En plus d’être à fleur de peau en entrant dans l’avion, la perspective de rentrer au pays est terrible pour eux : certains risquent d’y être arrêtés pour des ennuis passés ; d’autres n’ont pas même fini de rembourser la dette qu’ils ont contractée pour immigrer en France et se trouvent dès lors dans une situation financière difficile ; pour d’autres encore, rentrer chez eux de cette manière c’est la honte, alors que parfois leur mère ou leur famille se sont saignées pour leur payer le voyage en France… Beaucoup jugent que leur expulsion est injuste : pour ma part, j’avais cotisé plusieurs années, je payais la Sécu, je participais à l’économie française. Et voilà, comment j’étais récompensé.

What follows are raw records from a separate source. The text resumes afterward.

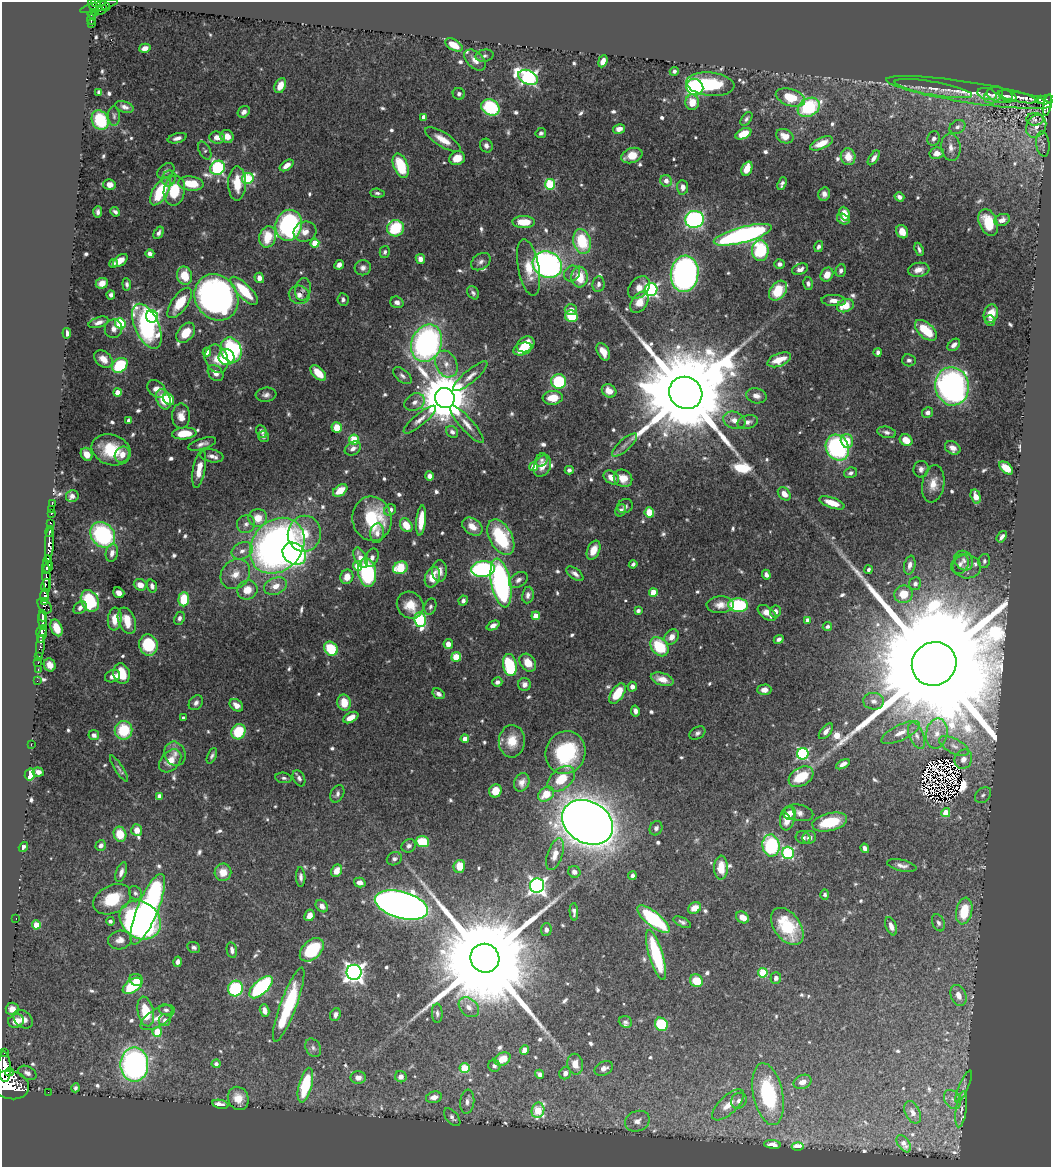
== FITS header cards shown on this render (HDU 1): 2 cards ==
NAXIS1  =                 1049
NAXIS2  =                 1165

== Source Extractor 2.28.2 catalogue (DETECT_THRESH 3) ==
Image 1049 x 1165 px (HDU 1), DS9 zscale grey, 1 PNG px = 1 image px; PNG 1053 x 1169 px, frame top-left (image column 1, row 1165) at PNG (2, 2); each listed source drawn as its Kron ellipse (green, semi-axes under 4 px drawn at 4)
Background 0.958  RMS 0.016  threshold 0.0491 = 3 sigma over >= 5 px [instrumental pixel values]
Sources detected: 789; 14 with non-positive FLUX_AUTO (blend fragments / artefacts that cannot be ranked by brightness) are neither listed nor drawn; of the other 775, the 500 brightest by FLUX_AUTO listed and drawn (275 fainter detections omitted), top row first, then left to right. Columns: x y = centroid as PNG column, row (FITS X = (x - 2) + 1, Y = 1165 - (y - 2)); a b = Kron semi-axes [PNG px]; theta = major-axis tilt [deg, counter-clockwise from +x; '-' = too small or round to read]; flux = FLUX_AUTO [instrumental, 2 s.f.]
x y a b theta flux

Selon des données publiées par le ministère de l’Intérieur, depuis 2009, entre 27 000 et 36 000 personnes sont reconduites à la frontière chaque année, le chiffre variant selon les années. Parmi ces reconduites, les éloignements forcés sont globalement en hausse. Ils concernaient 15 000 personnes en 2014. En parallèle, depuis 2012, le nombre de demandeurs d’asile a crû de plus de 7 % et le nombre de demandes d’asile acceptées de 45 %, passant à 14 512 en 2014.